PROMPT => Omit the pictures found among the records and print everything else exactly as it stands.
[DATASET RECORDS]
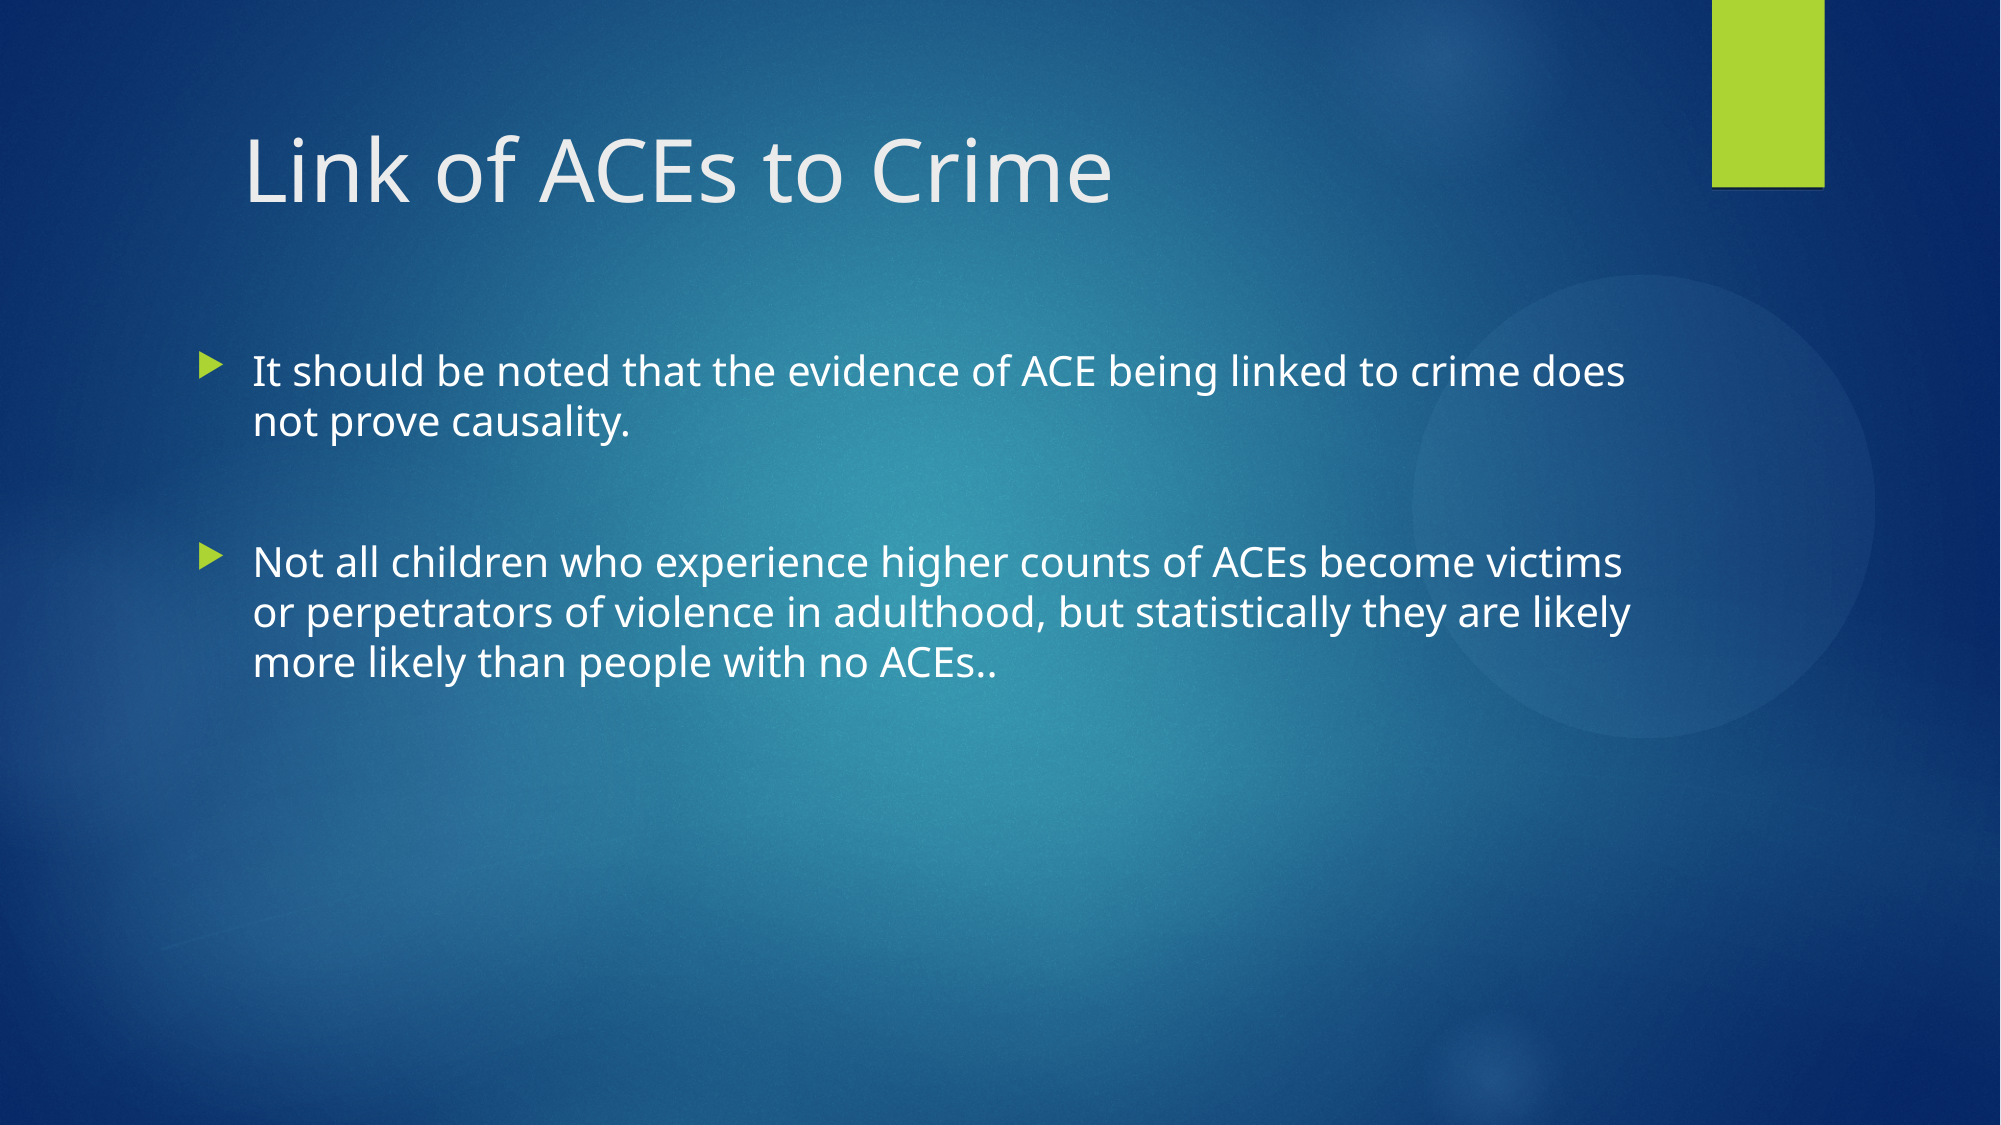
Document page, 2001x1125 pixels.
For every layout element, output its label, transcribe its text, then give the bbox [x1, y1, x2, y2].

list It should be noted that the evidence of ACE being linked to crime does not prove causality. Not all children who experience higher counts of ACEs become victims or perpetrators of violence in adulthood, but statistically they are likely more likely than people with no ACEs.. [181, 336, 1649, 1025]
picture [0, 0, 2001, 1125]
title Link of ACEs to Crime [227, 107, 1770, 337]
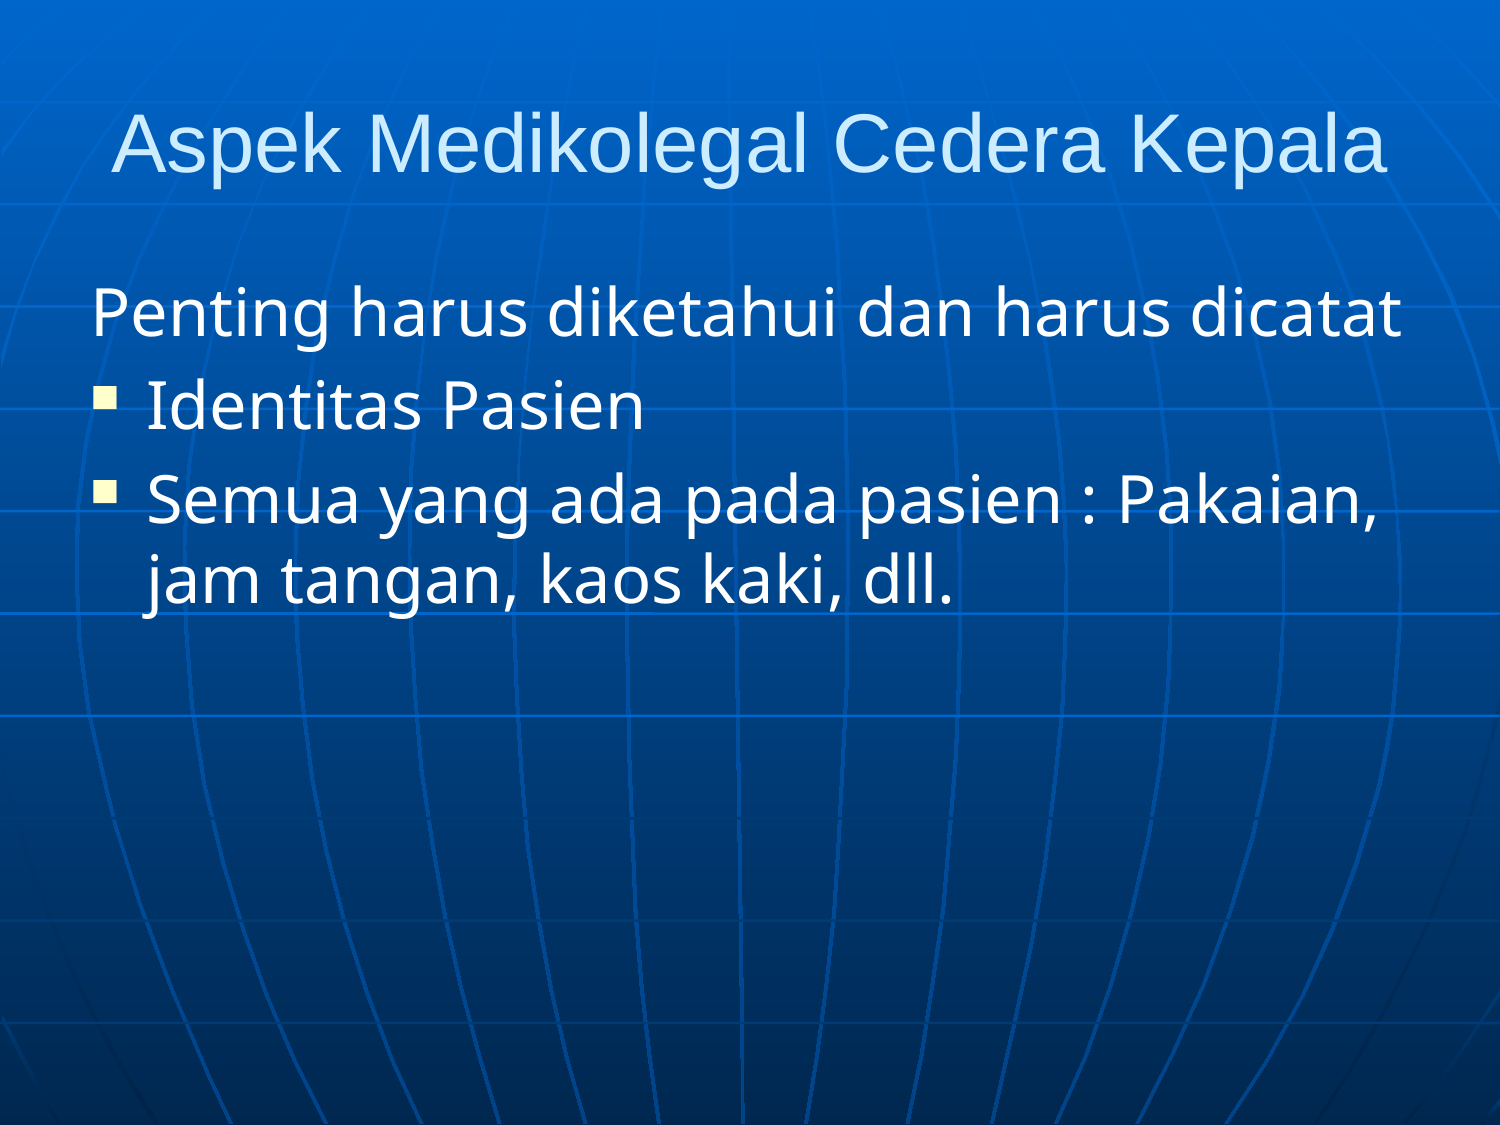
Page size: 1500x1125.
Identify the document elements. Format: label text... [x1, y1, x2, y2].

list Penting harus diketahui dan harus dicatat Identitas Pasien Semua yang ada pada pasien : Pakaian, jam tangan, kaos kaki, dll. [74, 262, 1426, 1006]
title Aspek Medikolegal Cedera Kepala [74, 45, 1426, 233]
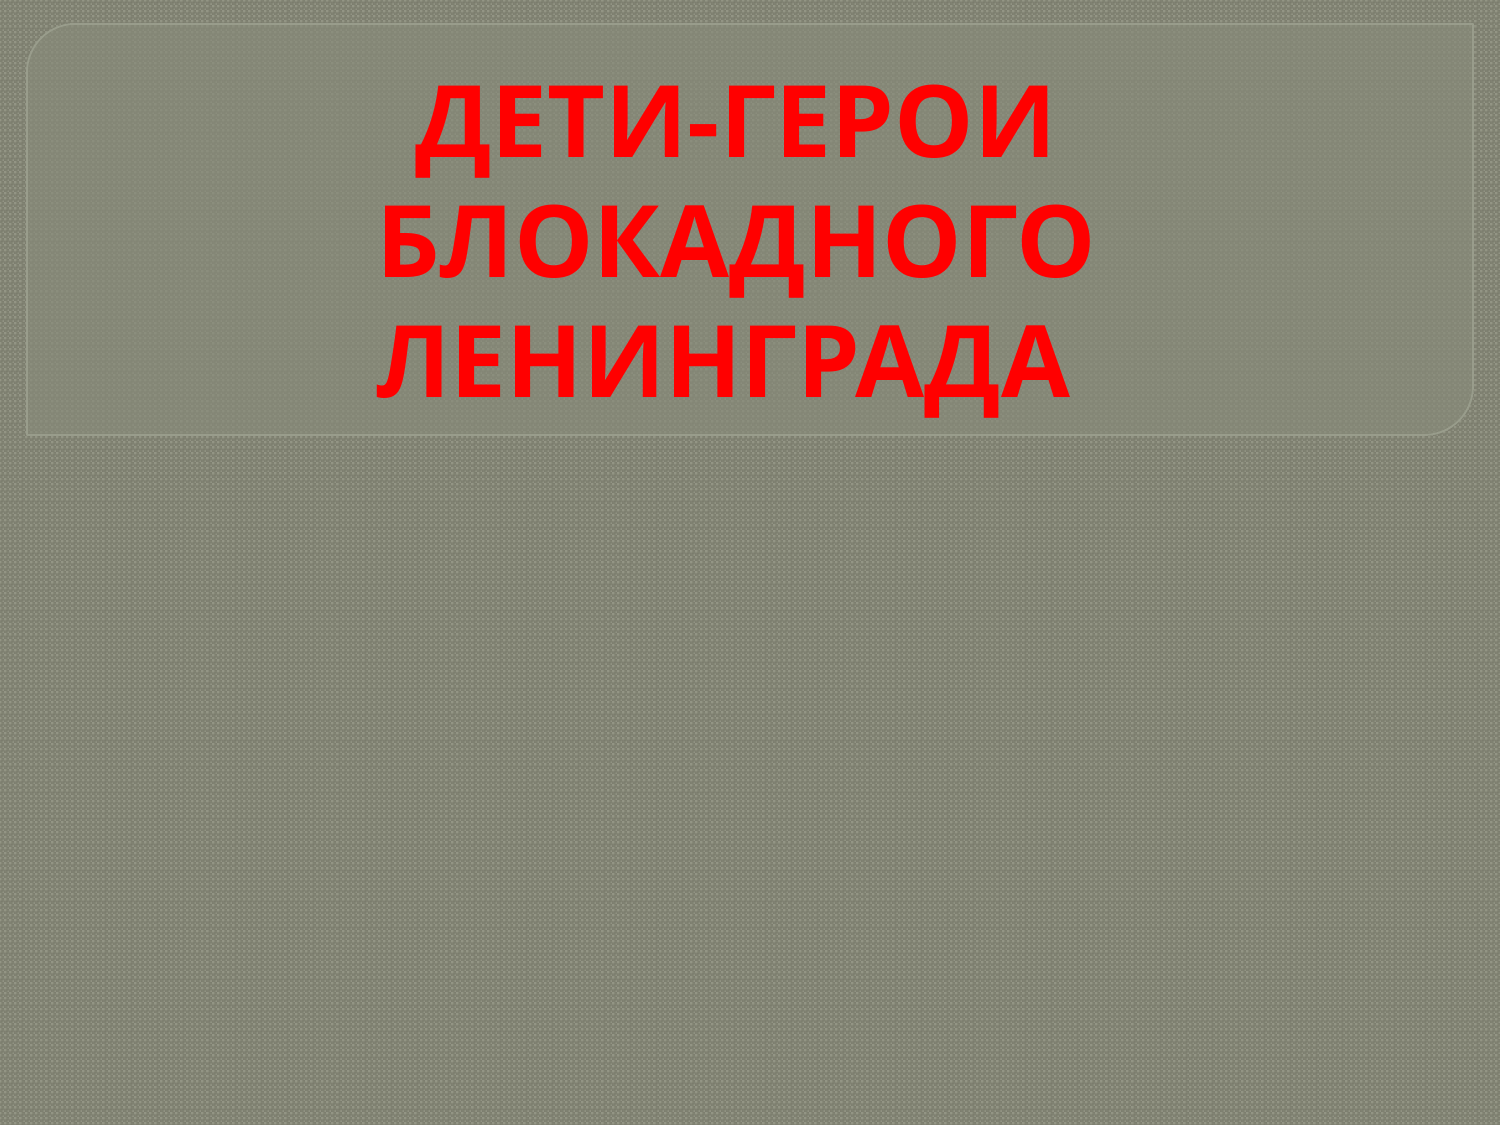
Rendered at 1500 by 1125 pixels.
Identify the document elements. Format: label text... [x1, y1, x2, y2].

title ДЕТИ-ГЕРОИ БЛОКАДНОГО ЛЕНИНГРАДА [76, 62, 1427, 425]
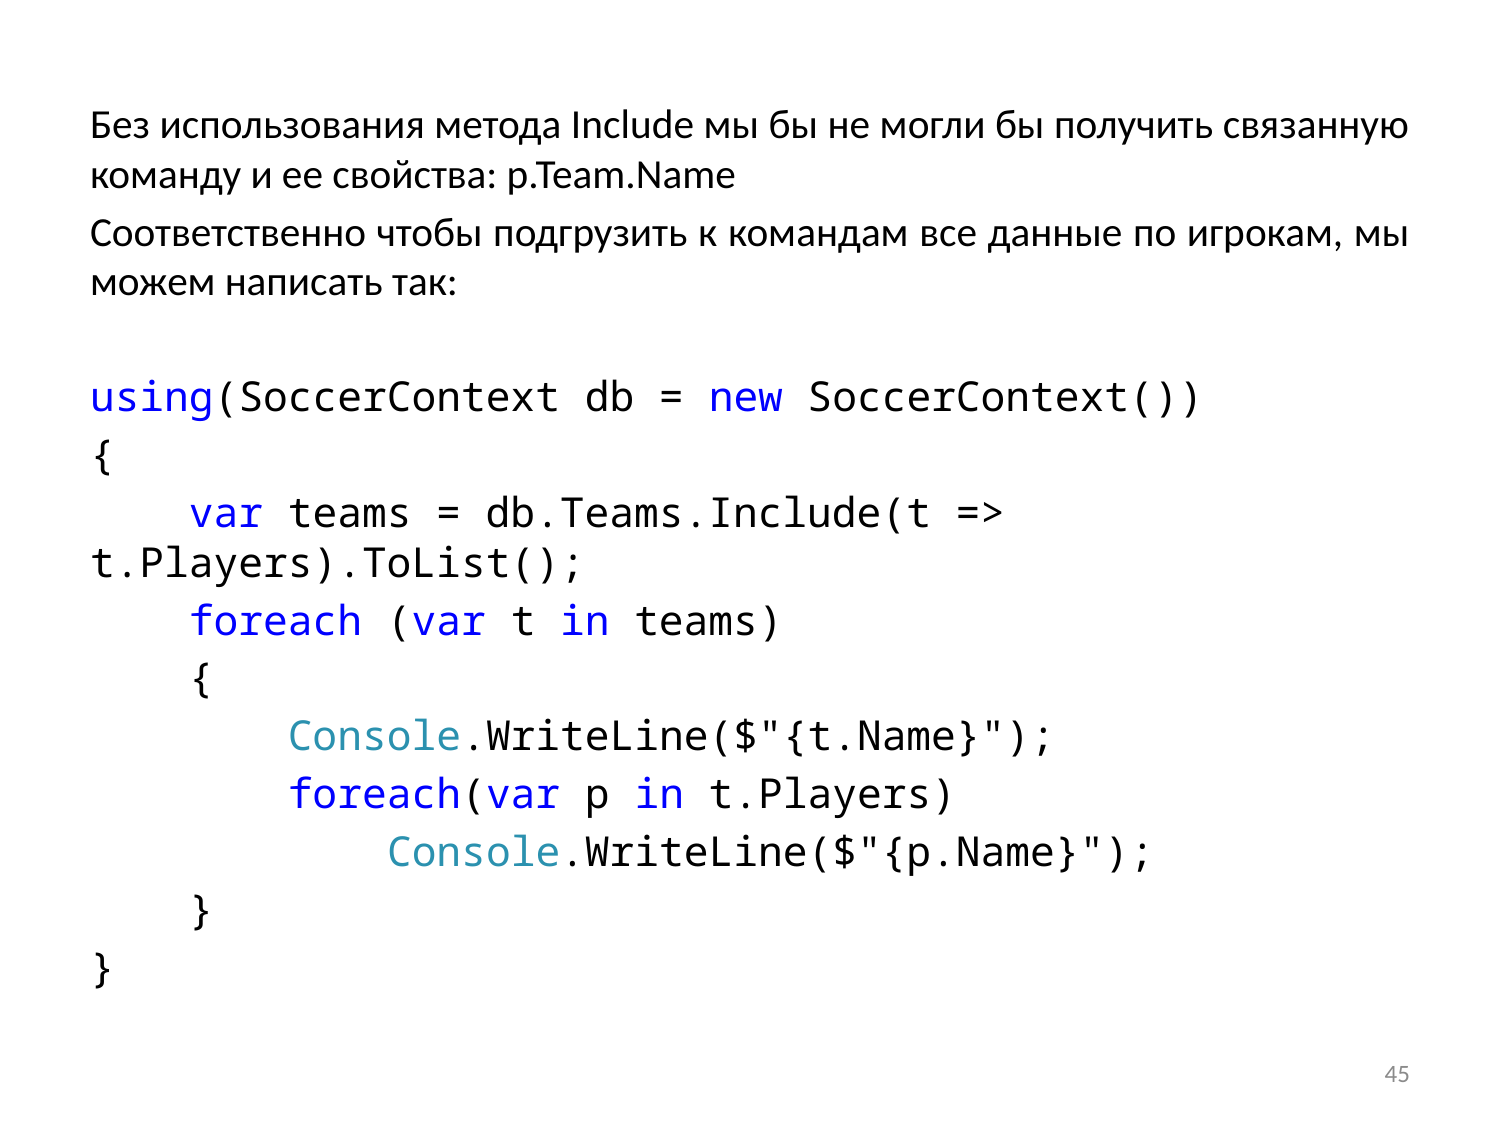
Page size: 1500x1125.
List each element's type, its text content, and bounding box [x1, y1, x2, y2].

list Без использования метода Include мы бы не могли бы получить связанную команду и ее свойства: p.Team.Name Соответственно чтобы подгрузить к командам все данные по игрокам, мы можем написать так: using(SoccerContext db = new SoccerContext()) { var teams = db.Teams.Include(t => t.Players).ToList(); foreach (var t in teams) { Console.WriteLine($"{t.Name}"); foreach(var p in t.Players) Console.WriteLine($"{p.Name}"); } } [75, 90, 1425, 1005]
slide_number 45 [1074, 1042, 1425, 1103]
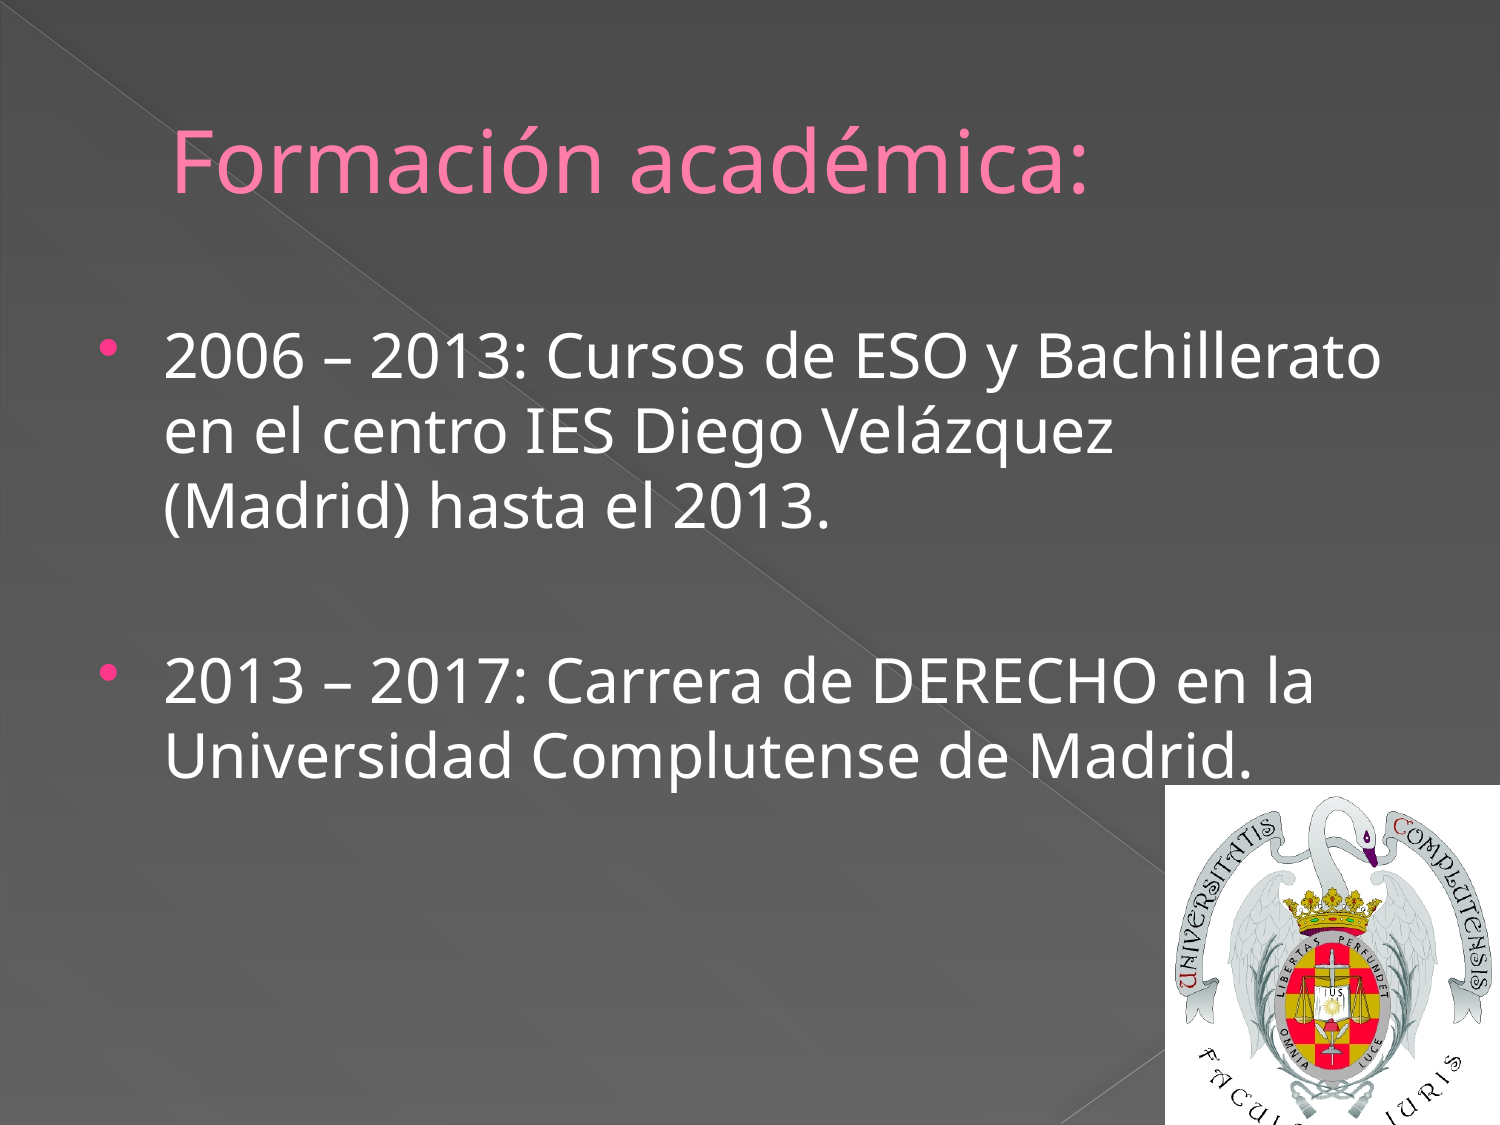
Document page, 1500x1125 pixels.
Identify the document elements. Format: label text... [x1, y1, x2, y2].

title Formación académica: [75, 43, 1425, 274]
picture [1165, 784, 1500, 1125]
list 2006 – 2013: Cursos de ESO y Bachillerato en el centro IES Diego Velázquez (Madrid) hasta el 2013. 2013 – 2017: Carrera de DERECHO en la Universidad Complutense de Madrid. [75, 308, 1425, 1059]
[/DATASET RECORDS]
FINISHED TASK =>
Document page, 2001x1125 pixels.
For every layout element, output its label, transcribe its text, then give the bbox [x1, y1, x2, y2].

list It should be noted that the evidence of ACE being linked to crime does not prove causality. Not all children who experience higher counts of ACEs become victims or perpetrators of violence in adulthood, but statistically they are likely more likely than people with no ACEs.. [181, 336, 1649, 1025]
picture [0, 0, 2001, 1125]
title Link of ACEs to Crime [227, 107, 1770, 337]
Page size: 1500x1125.
Identify the document elements. Format: label text... [x1, y1, x2, y2].

list Penting harus diketahui dan harus dicatat Identitas Pasien Semua yang ada pada pasien : Pakaian, jam tangan, kaos kaki, dll. [74, 262, 1426, 1006]
title Aspek Medikolegal Cedera Kepala [74, 45, 1426, 233]
Rendered at 1500 by 1125 pixels.
Identify the document elements. Format: label text... [x1, y1, x2, y2].

title ДЕТИ-ГЕРОИ БЛОКАДНОГО ЛЕНИНГРАДА [76, 62, 1427, 425]
Page size: 1500x1125.
List each element's type, its text content, and bounding box [x1, y1, x2, y2].

list Без использования метода Include мы бы не могли бы получить связанную команду и ее свойства: p.Team.Name Соответственно чтобы подгрузить к командам все данные по игрокам, мы можем написать так: using(SoccerContext db = new SoccerContext()) { var teams = db.Teams.Include(t => t.Players).ToList(); foreach (var t in teams) { Console.WriteLine($"{t.Name}"); foreach(var p in t.Players) Console.WriteLine($"{p.Name}"); } } [75, 90, 1425, 1005]
slide_number 45 [1074, 1042, 1425, 1103]
Document page, 1500x1125 pixels.
Identify the document elements. Format: label text... [x1, y1, x2, y2].

title Formación académica: [75, 43, 1425, 274]
picture [1165, 784, 1500, 1125]
list 2006 – 2013: Cursos de ESO y Bachillerato en el centro IES Diego Velázquez (Madrid) hasta el 2013. 2013 – 2017: Carrera de DERECHO en la Universidad Complutense de Madrid. [75, 308, 1425, 1059]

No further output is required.